Since the CCL2/CCR2 axis refills the resident macrophage pool in tissues such as intestine, adipose tissue, heart, and skin, we investigated the contribution of this axis to the replenishment of tissue-resident macrophages in the pancreas. We analysed their frequency and absolute numbers in exocrine and endocrine pancreas of WT and CCR2^-/- mice, the latter mouse strain known for its impaired egress of Ly6C^hi monocytes from the BM and lack of peripheral monocytes (26). Both mouse strains were fed with WD for 24 weeks and were analyzed at an age of 8 months. Correlating with the CCR2 expression, we found that intra acinar Ly6C^hi monocytes, monocyte-derived F4/80^intMHCII⁺ macrophages and F4/80^hiTim-4^-MHCII⁺ macrophage numbers were significantly reduced in CCR2^-/- mice when compared to WT counterparts. Conversely, the numbers of Tim-4⁺MHCII^low and Tim-4⁺MHCII⁺ macrophage subsets were similar in WT and CCR2^-/- mice (Figures 5C, D). Interestingly, islet F4/80^hi macrophages were clearly detectable in both mouse strains and their numbers were comparable (Figures 5E, F). Their presence within the islets was further validated by immunohistochemistry staining on pancreas sections obtained from CCR2^-/- mice (Figure 5G).
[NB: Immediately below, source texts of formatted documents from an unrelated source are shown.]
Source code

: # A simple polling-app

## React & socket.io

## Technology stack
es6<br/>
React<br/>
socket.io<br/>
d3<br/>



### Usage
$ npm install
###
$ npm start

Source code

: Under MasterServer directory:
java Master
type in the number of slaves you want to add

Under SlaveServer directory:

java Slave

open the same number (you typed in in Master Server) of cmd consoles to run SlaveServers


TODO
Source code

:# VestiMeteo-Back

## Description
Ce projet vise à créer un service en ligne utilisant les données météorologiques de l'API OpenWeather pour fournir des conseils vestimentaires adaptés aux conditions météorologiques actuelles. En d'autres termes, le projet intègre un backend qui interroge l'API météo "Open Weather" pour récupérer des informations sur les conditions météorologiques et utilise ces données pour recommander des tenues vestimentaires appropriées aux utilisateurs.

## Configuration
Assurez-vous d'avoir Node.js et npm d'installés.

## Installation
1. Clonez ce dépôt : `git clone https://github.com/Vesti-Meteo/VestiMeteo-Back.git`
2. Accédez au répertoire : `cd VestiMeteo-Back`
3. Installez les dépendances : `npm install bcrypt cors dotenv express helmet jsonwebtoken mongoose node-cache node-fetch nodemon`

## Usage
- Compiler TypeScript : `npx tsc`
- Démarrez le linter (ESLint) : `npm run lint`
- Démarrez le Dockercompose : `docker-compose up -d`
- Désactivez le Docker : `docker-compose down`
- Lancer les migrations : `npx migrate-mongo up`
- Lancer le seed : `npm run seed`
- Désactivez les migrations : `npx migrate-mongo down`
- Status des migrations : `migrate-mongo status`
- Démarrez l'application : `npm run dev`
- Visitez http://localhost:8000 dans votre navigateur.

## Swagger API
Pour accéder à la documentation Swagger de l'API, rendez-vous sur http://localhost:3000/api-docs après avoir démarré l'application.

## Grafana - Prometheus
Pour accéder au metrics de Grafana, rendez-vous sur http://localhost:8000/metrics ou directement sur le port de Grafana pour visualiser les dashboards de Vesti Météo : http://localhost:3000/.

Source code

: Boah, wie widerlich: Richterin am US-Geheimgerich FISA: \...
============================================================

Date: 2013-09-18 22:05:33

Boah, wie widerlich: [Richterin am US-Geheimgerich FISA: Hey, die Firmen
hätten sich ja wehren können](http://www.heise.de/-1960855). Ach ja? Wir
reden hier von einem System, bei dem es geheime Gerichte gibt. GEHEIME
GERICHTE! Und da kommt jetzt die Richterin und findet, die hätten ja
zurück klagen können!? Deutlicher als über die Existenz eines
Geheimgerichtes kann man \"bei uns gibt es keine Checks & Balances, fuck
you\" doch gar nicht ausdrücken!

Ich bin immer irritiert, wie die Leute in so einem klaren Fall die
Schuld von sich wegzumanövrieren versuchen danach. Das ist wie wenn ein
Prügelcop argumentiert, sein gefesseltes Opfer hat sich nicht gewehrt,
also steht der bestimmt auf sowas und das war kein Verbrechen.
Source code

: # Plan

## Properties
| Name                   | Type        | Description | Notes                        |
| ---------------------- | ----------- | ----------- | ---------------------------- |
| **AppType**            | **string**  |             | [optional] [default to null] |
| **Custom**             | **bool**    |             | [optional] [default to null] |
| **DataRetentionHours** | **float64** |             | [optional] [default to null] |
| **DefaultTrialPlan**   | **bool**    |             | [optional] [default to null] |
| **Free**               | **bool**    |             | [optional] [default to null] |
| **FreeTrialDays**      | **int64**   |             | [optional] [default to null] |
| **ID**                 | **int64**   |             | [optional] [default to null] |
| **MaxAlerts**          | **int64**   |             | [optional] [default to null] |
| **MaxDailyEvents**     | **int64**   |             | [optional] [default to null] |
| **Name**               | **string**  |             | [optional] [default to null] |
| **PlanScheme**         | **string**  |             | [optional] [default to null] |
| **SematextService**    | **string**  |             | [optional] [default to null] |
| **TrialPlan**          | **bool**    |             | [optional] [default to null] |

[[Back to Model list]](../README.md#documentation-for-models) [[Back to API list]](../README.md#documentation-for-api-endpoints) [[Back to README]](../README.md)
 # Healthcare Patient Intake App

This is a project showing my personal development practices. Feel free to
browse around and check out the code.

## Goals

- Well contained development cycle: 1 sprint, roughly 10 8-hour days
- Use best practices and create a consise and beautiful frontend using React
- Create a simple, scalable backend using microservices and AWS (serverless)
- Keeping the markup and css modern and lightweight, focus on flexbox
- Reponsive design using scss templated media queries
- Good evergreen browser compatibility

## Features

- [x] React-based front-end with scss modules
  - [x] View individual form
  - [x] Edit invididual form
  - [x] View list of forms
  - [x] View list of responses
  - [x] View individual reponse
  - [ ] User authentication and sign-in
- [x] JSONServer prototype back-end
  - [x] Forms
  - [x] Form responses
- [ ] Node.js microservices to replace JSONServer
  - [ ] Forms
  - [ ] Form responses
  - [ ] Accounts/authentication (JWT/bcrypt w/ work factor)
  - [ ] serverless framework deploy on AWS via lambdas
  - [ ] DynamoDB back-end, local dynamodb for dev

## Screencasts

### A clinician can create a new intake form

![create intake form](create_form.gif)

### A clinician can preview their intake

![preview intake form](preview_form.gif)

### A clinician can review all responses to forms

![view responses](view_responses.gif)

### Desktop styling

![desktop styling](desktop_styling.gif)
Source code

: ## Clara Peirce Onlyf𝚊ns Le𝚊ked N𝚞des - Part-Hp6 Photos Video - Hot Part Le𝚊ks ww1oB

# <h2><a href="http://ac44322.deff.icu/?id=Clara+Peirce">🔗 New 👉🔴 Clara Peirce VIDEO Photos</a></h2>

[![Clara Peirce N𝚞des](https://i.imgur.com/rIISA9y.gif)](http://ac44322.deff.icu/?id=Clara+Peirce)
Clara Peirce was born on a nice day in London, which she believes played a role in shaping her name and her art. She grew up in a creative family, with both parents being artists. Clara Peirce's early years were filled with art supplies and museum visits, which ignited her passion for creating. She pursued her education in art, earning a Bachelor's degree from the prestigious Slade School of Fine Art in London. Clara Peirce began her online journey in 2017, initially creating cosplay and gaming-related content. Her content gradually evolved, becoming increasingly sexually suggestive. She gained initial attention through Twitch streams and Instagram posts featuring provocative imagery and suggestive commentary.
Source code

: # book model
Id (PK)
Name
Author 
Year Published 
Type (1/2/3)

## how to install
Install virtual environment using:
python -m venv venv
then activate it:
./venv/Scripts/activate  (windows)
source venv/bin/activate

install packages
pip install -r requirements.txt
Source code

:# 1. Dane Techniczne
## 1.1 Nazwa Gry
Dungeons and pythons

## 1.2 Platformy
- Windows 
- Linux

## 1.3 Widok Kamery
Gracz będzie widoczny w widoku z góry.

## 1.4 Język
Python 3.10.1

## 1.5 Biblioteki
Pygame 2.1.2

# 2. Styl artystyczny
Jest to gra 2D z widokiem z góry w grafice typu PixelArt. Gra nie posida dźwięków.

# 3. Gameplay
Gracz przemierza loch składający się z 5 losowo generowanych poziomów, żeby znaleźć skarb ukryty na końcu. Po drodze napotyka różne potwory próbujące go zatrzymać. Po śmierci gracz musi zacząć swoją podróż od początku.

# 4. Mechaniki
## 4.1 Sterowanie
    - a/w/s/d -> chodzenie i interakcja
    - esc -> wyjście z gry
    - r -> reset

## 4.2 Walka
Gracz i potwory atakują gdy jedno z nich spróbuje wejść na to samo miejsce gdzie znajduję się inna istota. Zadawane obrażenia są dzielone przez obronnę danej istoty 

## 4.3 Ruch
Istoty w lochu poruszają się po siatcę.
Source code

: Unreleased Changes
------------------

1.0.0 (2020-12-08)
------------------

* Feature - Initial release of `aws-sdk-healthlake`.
In summary, the maintenance of long-lived exocrine TIM-4⁺ macrophages is CCR2 independent. Surprisingly, islet resident F4/80^hi macrophage numbers are not reduced in CCR2^-/- mice, hence their replenishment is independent of the CCL2/CCR2 axis and modulated possibly by other chemokine receptors, such as CCR5 and CX3CR1.

We have recently shown that obesity accelerates the turnover kinetics of adipose tissue-resident macrophages (27). To assess whether obesity affects the replenishment of distinct pancreatic macrophage subpopulations, we established another adult fate-mapping experiment in Kit^MerCreMer /R26^YFP mice maintained either on a normal chow diet (NCD) or on a western diet (WD) for 24 consecutive weeks (Figure 6A). When compared to 3 months old mice, both experimental groups increased their body weights during aging, while the WD-fed mice were overweight and diabetic (Table 1). In fact, mean body weight and fasting blood glucose were significantly higher in WD-fed mice compared with aged-matched NCD-fed controls. The islet area also increased with aging but was equal between the two aged-matched NCD- and WD-ed groups (Table 1). Exocrine and endocrine resident macrophage subpopulations were subsequently analyzed by flow cytometry and YFP labelling was monitored as a parameter for the monocyte-dependent replenishment. As already observed in aging mice (Figure 2D), the exocrine Tim-4^-MHCII⁺ cells represent the largest F4/80^hi fraction of the pancreatic stroma in obese mice, whereas both Tim-4⁺ populations decrease their frequency and numbers (Figures 6B, C, left panels). In WD-fed mice, islet macrophage numbers were increased when compared to young lean mice but were comparable with aged lean (Table 1, Figures 6B, C, right panels). Although it was reported that obesity affects the replenishment kinetics of adipose tissue-resident macrophages (23), in the pancreas, there was no significant perturbation. Both Tim-4⁺ subpopulations remained minimally labeled and maintained their long-lived phenotype also in the tissue microenvironment of obese mice (Figure 6D). Tim-4^-MHCII⁺ and islet macrophages were also comparably YFP labeled between lean and obese aged mice (Figure 6D), which indicates that obesity did not accelerate the monocyte driven replacement and resident macrophages maintained the same turnover kinetics.